Certo si può obiettare: right now the emphasis needs to be on firefighting, come fa notare l’Economist. Ed è sacrosanto, io credo. Combattiamo l’emergenza, con l’emergenza, salviamo il salvabile, ed è sia la medicina giusta, per quanto amara. Quando il fuoco sarà spento (sperando che della casa non resti che un cumulo di macerie!), dovremo contare i danni, ed iniziare a ricostruire. Sarà allora che il popol(in)o sarà ri-chiamato ad esprimersi sull’operato dei pompieri e della protezione civile, come l’ha chiamata qualcuno.

Se vogliamo che ognuno di noi non ricostruisca SOLO la propria casa, isolata da quella degli altri, e con regole proprie, dobbiamo accelerare il processo di integrazione europea, dobbiamo far capire alla comunità (vera), ai cittadini europei, che al di là delle differenze, al di là del virtuoso e del vizioso, al di là del biondo e del moro, al di là di quello del nord e di quello del sud, siamo tutti nella stessa barca e che una vera democrazia rappresentativa a livello continentale sarà possibile solo se basata su solide regole di politica monetaria, di bilancio comune e su quella Costituzione Europea, che ormai si è arenata dopo i mille referendum nei quali ha ottenuto sonore sberle.
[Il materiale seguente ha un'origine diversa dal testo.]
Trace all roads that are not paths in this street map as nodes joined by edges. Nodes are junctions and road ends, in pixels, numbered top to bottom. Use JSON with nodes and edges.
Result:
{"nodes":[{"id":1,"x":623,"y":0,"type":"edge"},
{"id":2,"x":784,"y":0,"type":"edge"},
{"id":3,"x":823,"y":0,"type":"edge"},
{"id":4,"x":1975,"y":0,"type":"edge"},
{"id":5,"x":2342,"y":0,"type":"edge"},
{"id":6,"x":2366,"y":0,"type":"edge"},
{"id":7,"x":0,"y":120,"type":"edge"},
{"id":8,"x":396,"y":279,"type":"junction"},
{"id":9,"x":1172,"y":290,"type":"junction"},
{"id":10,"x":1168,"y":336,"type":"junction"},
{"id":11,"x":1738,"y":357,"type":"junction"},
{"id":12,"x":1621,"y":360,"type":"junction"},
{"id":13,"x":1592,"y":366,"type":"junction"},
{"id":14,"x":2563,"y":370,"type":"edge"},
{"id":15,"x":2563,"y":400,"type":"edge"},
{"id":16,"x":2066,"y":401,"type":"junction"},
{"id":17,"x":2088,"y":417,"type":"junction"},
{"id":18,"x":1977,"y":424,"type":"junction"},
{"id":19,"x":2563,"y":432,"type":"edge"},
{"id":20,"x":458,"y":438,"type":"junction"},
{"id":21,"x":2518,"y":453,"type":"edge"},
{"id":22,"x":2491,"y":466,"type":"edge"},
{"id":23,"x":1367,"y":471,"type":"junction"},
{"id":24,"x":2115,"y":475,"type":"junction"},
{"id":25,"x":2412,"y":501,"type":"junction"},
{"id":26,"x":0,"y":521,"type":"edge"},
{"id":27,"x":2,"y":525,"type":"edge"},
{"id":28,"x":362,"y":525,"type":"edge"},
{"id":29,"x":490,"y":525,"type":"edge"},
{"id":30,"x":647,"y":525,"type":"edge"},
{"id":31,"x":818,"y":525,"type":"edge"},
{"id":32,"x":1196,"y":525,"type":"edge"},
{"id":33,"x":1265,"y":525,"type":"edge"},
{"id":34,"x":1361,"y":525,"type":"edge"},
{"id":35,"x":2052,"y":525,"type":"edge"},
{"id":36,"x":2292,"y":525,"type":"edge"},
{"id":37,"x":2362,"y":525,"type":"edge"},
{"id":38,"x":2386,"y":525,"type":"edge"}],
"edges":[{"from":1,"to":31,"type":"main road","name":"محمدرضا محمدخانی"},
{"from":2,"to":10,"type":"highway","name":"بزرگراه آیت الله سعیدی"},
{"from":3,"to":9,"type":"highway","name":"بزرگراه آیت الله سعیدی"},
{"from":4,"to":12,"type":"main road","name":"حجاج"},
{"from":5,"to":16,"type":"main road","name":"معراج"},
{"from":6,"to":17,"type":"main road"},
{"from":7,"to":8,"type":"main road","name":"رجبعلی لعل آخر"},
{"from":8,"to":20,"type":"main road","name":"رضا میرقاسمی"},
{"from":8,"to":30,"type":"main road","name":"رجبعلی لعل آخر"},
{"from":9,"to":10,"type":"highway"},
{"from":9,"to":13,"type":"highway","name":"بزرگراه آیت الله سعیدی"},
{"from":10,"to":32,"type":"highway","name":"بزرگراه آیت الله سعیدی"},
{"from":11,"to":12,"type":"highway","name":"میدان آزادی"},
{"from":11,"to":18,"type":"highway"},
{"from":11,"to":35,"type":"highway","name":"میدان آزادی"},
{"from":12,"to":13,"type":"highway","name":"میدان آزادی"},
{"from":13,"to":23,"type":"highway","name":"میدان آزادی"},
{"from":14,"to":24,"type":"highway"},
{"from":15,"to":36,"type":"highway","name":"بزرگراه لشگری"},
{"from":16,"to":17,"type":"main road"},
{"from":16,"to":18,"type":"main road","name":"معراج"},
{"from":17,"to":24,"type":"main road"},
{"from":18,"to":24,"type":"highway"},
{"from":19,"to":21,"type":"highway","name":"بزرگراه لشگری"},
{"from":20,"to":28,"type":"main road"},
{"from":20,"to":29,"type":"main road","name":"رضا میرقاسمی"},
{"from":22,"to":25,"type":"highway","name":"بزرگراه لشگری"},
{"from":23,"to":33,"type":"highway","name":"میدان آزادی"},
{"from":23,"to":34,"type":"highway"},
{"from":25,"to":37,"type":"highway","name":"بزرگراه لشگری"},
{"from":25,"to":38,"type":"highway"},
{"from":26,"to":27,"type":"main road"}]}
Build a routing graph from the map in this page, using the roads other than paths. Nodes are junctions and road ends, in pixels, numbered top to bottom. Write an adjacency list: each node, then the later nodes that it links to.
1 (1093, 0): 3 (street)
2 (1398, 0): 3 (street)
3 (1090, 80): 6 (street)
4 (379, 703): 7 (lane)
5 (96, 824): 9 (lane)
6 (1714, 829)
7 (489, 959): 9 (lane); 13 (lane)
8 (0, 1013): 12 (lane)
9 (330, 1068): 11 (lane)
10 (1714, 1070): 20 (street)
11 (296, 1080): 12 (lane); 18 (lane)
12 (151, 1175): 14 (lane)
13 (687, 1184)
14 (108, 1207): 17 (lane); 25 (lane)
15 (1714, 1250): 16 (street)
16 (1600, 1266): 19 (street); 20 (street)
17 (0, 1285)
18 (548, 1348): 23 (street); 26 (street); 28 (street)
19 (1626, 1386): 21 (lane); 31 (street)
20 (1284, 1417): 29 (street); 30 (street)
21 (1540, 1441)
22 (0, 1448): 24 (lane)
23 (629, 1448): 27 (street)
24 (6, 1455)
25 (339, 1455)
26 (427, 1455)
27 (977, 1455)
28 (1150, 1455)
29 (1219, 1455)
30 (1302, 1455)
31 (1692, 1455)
Un tedesco potrebbe dirmi: “è facile parlare per te che sei italiano e che hai solo da guadagnare nel mutuare le buone pratiche di noi virtuosi.” Io, senza vergogna, gli direi di star bene attento perché con questi chiari di luna anche la sua casa non è al sicuro dato il sistema economico sanguinario che stiamo vivendo e che solo con una massa di almeno mezzo miliardo di persone – forse e ripeto forse – si può competere con le potenze emergenti e con gli Stati Uniti.

Non so se esista una leva in grado di spingere tutti noi europei verso l’accordo, ma voglio credere che ci sia. Certo, mettere da parte i nazionalismi è ben più difficile che andare sulla Luna, ma forse tra un paio di generazioni… Il vero problema è che non abbiamo tutto quel tempo, per cui diamoci una mossa e, per quanto viviamo in tempi non “troppo” democratici, sfruttiamo l’emergenza per conoscerci meglio, e magari legarci in modo più stretto e forte… Potremmo diventare gli “angeli del fango (metaforico, ovviamente) della democrazia europea”!

Ma – ahimé – forse è davvero solo un sogno.